## 2012 AIME 1 Problem #12

I was checking out Mess or Math?’s cool blog and her latest post wonders whether problem 12 on the 2012 AIME 1 has a simple solution. Simple is a subjective term. The problem’s setup certainly suggests invoking things like the angle bisector theorem and if you know that theorem, then a solution is not far around the corner.

But here’s a solution that is simple in the sense that it uses very little machinery, just a little linear algebra and a dash of trig (the dash of trig being that you have to know or be able to figure out the tangents of 30 and 60 degrees). For the problem statement, check out her blog.

We set up the problem as in the figure. Notice that $\tan B = 1/m$. It often comes in handy on contests to know that the slope of a line is the tangent of the angle that line makes with the x-axis. Since A and B are complementary, their tangents are reciprocals of each other.
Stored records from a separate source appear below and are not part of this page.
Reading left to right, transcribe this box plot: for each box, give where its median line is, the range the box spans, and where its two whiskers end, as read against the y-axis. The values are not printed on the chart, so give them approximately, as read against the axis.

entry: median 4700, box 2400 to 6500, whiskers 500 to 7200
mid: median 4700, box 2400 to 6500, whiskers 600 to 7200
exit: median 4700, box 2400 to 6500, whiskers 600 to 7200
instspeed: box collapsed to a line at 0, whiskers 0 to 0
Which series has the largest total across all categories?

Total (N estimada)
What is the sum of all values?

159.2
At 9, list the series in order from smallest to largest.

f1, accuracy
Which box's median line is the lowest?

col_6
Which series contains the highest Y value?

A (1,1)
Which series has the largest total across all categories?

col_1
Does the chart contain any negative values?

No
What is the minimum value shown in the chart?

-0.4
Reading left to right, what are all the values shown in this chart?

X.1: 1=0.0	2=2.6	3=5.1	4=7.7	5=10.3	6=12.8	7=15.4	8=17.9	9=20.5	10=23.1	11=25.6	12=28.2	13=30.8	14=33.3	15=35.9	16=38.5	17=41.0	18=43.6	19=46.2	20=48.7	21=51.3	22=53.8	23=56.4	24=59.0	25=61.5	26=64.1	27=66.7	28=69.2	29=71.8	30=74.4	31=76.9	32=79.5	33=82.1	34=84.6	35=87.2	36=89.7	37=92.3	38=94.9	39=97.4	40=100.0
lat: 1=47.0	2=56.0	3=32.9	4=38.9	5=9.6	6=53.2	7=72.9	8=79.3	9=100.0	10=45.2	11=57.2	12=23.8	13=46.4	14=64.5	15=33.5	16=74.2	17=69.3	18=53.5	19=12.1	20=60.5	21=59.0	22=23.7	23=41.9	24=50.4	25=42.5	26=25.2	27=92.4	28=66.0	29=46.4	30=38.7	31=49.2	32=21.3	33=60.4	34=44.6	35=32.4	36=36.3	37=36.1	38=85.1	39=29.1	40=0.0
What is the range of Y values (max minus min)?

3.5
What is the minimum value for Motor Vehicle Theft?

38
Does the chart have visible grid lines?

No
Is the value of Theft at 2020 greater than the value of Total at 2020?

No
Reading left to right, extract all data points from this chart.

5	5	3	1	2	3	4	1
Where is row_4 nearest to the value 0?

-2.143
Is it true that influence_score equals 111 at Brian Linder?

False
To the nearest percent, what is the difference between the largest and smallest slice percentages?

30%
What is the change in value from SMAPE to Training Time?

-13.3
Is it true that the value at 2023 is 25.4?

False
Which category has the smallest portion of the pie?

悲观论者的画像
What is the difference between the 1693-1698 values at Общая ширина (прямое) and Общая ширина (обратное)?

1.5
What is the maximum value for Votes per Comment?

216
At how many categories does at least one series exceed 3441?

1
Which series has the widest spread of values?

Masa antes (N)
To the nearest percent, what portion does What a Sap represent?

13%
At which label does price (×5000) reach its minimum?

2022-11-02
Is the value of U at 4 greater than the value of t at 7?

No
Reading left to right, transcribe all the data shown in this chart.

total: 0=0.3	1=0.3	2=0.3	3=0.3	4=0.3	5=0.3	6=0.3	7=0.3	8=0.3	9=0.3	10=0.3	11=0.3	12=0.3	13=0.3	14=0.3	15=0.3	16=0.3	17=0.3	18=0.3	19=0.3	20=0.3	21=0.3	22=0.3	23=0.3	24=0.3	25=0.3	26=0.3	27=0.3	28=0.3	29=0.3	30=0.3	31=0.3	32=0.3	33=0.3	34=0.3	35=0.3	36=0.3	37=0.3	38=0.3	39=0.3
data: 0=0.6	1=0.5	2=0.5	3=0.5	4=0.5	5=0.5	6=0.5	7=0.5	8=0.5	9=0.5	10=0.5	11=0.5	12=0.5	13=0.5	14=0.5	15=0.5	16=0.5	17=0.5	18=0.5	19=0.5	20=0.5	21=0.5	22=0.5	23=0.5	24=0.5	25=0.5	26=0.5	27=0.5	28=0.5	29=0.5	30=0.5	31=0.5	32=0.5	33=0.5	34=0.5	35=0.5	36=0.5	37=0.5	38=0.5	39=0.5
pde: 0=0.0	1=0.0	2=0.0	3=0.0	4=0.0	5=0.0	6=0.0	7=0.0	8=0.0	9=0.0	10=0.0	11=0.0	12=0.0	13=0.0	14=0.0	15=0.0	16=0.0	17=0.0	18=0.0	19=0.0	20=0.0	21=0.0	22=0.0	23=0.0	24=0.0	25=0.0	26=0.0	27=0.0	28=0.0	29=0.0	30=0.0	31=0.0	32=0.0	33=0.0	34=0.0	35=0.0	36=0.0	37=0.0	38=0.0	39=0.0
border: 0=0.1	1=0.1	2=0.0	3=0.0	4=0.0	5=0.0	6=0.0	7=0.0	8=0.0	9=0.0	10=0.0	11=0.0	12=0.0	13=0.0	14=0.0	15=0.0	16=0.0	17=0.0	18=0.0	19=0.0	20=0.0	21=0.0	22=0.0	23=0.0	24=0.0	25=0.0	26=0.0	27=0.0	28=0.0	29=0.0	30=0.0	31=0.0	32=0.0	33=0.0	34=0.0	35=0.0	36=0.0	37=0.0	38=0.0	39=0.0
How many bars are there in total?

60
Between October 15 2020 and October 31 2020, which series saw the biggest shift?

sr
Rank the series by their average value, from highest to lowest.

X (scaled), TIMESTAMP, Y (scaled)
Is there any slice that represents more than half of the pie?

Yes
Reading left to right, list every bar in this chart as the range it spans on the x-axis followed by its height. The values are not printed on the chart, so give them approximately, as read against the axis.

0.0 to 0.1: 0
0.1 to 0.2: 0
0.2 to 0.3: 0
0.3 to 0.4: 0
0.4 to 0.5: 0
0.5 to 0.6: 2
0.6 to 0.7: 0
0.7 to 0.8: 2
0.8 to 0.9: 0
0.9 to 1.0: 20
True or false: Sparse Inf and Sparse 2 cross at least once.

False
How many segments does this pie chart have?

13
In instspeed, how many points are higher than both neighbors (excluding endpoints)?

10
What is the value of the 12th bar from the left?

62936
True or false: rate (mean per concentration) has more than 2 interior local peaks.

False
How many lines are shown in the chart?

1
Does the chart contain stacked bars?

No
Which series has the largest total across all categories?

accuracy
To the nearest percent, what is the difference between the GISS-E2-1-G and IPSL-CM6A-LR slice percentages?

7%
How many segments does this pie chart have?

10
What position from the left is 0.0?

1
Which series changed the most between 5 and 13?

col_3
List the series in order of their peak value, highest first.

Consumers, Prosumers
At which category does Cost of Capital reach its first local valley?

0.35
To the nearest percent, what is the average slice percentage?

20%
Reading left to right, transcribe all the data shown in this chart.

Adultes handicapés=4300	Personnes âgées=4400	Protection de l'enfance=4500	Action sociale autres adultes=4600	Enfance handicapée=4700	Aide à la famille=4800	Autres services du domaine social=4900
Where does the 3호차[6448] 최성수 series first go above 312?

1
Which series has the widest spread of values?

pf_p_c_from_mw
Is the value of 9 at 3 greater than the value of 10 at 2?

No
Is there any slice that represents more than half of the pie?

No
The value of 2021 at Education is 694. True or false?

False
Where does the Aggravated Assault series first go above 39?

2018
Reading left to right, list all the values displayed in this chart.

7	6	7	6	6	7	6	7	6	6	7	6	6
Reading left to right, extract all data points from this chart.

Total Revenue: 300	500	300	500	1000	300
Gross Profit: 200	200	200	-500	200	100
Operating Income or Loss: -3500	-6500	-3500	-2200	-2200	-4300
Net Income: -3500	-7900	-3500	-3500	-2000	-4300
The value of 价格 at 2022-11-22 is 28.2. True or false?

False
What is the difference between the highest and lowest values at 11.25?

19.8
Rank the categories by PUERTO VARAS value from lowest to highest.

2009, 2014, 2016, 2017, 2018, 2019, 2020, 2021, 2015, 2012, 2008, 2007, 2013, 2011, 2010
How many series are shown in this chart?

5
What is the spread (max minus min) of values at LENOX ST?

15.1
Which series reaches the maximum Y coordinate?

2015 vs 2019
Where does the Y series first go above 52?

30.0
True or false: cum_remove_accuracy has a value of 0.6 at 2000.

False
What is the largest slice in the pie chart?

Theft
Points D and E are intersections of lines whose equations are known, so we can find their coordinates with a little linear algebra…and, in fact, we only need to determine their x-coordinates because the condition of the problem is equivalent to DE‘ : EC = 8 : 15, which is the same as DC : EC = 23 : 15.

The x-coordinate of the intersection of the lines $y = m(x+a)$ and $y = px$ is easy to find: we set $px = m(x+a)$ and solve for $x$ and find that $x = ma/(p-m)$.

So the x-coordinate of D‘ is $-\frac{ma}{\tan 30 + m}$ and the x-coordinate of E‘ is $-\frac{ma}{\tan 60 + m}$.

Putting these into the condition DC : EC = 23 : 15 yields:

$\frac{ma}{\tan 30 + m}$ : $\frac{ma}{\tan 60 + m}$ = 23: 15.

This simplifies to the linear equation

$23(\tan 30 + m) = 15(\tan 60 + m)$.

Since $\tan 60 = \frac{1}{\tan 30} = \sqrt{3}$, we find that $m = \frac{11\sqrt{3}}{12}$. We just have to remember that we really wanted the reciprocal of m, so that the answer to the problem is $\frac{4\sqrt{3}}{11}$.

Sometimes, coordinate geometry is unpleasant and not very illuminating, but in this case, it yields a rather painless solution.